§ Excerpted passage
-=-=-=-=-
Funny thing is... I found out over the weekend that someone did grow Marijuana there one time. They found only a handful of plants and it was about 8 years ago.... Guess it makes sense to check the property twice per week for 8 years after finding that much huh?


----------



## dawg2 (Oct 15, 2007)

tweaked said:


> Funny thing is... I found out over the weekend that someone did grow Marijuana there one time. They found only a handful of plants and it was about 8 years ago.... Guess it makes sense to check the property twice per week for 8 years after finding that much huh?



Just call them.  It will take you 5 minutes. Then it will be settled.


----------



## tweaked (Oct 15, 2007)

I already did... I stated that I would be meeting with them next week.


----------



## Researcher31726 (Oct 15, 2007)

j_seph said:


> properties. They have also been tampering with our cameras. This kind of sucks because *I know they are hunting our land when we are not around*, and it seems like there is nothing we can do about it. This is from your very first post




Thanks, Jseph! I noticed that the first post had been edited today. Tweaked, if these statements aren't accusing the GWs of something, I don't know what isn't!

If you want to backpedal and say something like maybe I was hasty to say that, that would be more credible than just editing your original post. (I've had to do it recently, and I survived...barely...but survived anyway.)

Sue


----------



## Researcher31726 (Oct 15, 2007)

tweaked said:


> I already did... I stated that I would be meeting with them next week.



When are you meeting them? Got an appointment set up, or just drop by kind of thing?
Sue


----------



## polaris30144 (Oct 15, 2007)

......this story stinks more everyday. If it walks like a duck, quacks like a duck and looks like a duck........ Now the original poster has taken to lying to try and make his point.....I sometimes wondered why so many are down on Floridians, this guy answered my question. If I were from Florida, I would be irate that a person like this could potentially affect how I might be received as a nonresident  hunter. I know that the vast majority of Floridians hunting here are probably fine people, it only takes a few outspoken representatives  to taint the reputation of the whole bunch though.


----------



## grim (Oct 15, 2007)

I am personally enjoying the irony of some posters making accusations without know the whole story accusing the thread starter of the same thing.


----------



## hevishot (Oct 15, 2007)
-=-=-=-=-
Lens distortion estimation data:
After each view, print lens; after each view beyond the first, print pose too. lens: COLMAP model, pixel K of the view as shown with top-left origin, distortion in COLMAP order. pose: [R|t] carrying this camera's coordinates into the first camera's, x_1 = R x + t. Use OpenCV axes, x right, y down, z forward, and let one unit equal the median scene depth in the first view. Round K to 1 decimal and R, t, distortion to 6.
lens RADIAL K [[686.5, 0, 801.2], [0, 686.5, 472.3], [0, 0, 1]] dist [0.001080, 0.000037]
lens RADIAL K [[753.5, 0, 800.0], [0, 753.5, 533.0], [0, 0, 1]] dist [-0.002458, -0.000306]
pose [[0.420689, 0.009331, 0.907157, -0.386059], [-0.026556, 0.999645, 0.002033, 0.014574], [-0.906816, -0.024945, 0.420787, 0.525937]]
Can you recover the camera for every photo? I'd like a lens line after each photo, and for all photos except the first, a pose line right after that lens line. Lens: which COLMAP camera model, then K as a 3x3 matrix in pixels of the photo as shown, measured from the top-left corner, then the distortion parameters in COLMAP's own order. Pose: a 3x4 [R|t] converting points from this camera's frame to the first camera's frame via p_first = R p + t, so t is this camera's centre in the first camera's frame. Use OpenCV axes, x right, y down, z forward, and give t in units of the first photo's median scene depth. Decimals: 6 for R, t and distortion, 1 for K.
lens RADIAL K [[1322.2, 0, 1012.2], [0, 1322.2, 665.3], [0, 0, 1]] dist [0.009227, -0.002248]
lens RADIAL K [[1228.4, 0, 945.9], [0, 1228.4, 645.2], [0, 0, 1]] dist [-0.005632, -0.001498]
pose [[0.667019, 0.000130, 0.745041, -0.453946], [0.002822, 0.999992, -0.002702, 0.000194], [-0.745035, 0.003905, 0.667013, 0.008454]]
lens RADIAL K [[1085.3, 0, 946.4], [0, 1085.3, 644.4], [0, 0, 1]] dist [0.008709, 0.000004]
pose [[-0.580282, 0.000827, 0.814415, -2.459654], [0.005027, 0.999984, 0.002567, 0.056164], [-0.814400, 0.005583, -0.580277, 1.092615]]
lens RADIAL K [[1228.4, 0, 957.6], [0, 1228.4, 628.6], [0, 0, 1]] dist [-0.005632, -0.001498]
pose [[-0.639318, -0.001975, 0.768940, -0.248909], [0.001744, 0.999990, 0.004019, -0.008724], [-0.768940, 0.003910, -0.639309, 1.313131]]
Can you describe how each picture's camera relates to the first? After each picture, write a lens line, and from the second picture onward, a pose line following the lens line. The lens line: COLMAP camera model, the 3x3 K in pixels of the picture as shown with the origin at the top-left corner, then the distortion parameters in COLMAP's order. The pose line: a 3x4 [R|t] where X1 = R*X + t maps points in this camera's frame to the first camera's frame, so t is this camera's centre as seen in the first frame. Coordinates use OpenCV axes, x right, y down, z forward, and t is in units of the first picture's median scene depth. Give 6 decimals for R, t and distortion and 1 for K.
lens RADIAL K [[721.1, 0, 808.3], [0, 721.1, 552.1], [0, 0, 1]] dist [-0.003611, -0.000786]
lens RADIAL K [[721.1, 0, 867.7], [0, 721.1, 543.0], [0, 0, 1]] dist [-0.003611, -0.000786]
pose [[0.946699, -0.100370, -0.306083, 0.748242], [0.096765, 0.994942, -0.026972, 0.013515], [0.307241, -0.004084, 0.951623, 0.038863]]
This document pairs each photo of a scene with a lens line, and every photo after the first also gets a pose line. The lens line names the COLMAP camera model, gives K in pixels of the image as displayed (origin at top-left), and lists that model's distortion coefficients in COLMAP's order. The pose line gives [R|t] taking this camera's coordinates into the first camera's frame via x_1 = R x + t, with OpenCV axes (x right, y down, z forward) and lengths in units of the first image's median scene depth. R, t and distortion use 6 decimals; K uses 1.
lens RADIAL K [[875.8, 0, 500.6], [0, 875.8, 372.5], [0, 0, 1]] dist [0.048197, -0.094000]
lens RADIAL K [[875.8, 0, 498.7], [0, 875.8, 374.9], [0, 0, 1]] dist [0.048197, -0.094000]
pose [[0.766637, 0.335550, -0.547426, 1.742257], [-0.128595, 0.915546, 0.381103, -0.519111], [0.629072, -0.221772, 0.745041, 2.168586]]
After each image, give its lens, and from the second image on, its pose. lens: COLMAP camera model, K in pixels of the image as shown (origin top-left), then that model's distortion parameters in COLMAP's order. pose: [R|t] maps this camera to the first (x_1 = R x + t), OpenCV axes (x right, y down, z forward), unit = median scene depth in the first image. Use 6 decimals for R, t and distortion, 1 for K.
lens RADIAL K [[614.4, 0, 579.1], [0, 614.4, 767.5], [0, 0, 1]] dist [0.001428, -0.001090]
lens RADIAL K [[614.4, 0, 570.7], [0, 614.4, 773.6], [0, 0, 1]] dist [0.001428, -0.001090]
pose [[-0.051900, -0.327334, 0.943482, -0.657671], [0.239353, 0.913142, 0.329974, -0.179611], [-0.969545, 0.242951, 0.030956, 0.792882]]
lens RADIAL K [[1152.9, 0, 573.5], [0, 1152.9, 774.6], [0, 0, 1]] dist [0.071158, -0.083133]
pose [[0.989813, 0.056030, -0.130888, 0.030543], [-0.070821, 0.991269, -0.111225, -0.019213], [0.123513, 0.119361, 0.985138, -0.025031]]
-=-=-=-=-
Rename "the thread starter" to "the original poster" in the forum thread between "## grim (Oct" and "hevishot (Oct 15, 2007)", inclusive, and give that stretch of the thread with the change made. The items stand apart from the forum thread and have no connection to it.

§ Solution to this exercise
## grim (Oct 15, 2007)

I am personally enjoying the irony of some posters making accusations without know the whole story accusing the original poster of the same thing.


----------



## hevishot (Oct 15, 2007)